5 Don’t and 5 Do for Data Scientist
After collecting our data, as data people, we want to get on with our data analysis and create our perfect machine learning model.
We have all the creativity in the world and are only limited by what is in the brain, although there are just some things wrong with our data.
For that reason, here are my five personal don’t and do as a data scientist.
1. Dropping Data
Don’t: Dropping data without proper analysis.
When we were collecting our data and investigating, it was bound to happen that the data contained missing data or outliers.
I often saw how the data is dropped without any further analysis. Usually, the justification is “There are only a few data” or “ The data would not affect the Machine Learning model.” This line of thought is dangerous.
Do: Drop the data after careful analysis.
I didn’t say that you can’t drop this data but only do this after a thorough analysis.
This missing or outlier data might contain a vital pattern that would help answer our data science question.
2. Relying on Accuracy
Don’t: Only relying on Accuracy to measure the “Success.”
We have already analysed our data and created the machine learning model. This model was then evaluated it showing a 98% accuracy. You then think that it is a useful model already and ready to be deployed. While it is true that higher accuracy could indicate a great model but solely relying on accuracy to measure the data or model success would be wrong.

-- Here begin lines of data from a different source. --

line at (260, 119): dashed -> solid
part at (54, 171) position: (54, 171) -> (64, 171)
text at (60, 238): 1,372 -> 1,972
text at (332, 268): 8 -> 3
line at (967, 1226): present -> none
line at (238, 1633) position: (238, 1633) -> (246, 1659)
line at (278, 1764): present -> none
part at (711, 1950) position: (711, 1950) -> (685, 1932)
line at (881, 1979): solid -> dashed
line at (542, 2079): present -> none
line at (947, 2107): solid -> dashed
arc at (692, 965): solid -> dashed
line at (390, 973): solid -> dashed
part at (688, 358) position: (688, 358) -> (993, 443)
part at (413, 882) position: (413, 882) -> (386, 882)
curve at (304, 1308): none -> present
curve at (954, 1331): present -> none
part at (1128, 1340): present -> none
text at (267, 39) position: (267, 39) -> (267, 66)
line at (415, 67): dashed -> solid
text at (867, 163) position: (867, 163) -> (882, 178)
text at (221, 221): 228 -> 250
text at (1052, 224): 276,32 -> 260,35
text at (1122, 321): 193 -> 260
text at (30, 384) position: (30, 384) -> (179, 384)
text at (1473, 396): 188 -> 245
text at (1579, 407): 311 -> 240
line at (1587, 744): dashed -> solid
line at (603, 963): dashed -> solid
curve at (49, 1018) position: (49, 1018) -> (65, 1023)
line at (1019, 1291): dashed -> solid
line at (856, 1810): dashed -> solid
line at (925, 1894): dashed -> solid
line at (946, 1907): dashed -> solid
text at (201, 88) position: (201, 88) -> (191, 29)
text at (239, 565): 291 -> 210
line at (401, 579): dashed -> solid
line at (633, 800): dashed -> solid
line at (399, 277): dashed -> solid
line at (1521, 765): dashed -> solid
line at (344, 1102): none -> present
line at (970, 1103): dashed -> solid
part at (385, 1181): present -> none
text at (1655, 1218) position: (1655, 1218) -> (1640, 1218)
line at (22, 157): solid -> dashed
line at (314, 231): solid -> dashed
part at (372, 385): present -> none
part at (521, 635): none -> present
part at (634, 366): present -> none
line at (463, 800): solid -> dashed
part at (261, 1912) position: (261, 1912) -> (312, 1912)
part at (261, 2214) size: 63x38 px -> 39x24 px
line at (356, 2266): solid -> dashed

Do: Measure the “Success” from many other metrics.
Depending on the question we asked, Accuracy might not be the best metric to represent the model; and it often the case. Many metrics out there might better represent our data, such as Precision, Recall, F1, Log Loss, and many more.
For example, we created a model to predict loan default. In the business case, we would not measure the success of the model only based on the accuracy, but we would consider what is essential first. Is predicting the default case would be more important or not? From here, we pick which metric is the best to use.
3. Cherry-Picking
Don’t: Select a subset of data to support your hypothesis.
You have constructed proper research and analysed your data; then, our previous claim is wrong. Then you think, “Would it be better just to select the data that I deemed good for my hypothesis?.” If you feel like this and proceed with selecting only the data supporting your claim, then it’s the wrong thing to do.
Do: Let the data speak as it is.
Let the data show you what pattern they have and work from there. It is hard sometimes to accept that our data did not explain what we want, but if you were only selecting the data you want to see, it would lead to a disastrous decision.
It is also applicable to Machine Learning cases. Yes, selecting a subset of data might improve the accuracy, but be careful because your data would represent not all cases.
For example, when you remove people under 25 years old from your data, the accuracy improves by 25%. It might look good, but your model would not represent any people under 25 years old.
4. Causation is present
Don’t: Assume that correlation means causation without proper analysis
We have the data then we applying correlation analysis. The analysis showed a strong linear correlation between the two variables. Here you think that the relationship happens because one of the variable cause the other variable to be present and vice versa.
While it could be correct, as Data Scientist, you need to have your doubt first because correlation does not mean causation most of the time. Most of the time, things are correlated because of chances.
Do: Find evidence to support a causation assumption.
It takes more than “Pearson” Correlation or “Spearman” Correlation as the evidence. Write proper research methodology and read much literature to find that evidence.
5. Statistical Assumption
Don’t: Use a statistic or Machine Learning model without knowing their assumption.
I often saw aspiring data scientists applying statistic methods (e.g., t-test, ANOVA, Pearson Correlation, etc.) or machine learning models (Linear Regression, Random Forest, Boosting, etc.) without knowing the assumption before using them.
While it could still be useable, the price for violating this assumption would be a less reliable result, which means the statistical analysis or the machine learning model would be misleading.
Do: Read the assumption but do not force the data to follow this assumption.
You need to follow the assumption if you want a trustable result. Take an example; an independent t-test needs the data to be following a normal distribution, independent, and homoscedasticity. Violation of one assumption would mean that the result is less reliable.
In this case, you might think to make the data fit the assumption, but it is also not advisable. While you could try to transform the data into the normal distribution (This is the case that happens most of the time), the original pattern would be gone. It’s much better if you could try another method that the data could fulfil the assumption without doing any transformation or cherry-picking.
Conclusion
Here I showed you my five personal five things to do and don’t as a data scientist. While others might argue that there are many more important things, for me, these five things need to be remembered as a Data Scientist.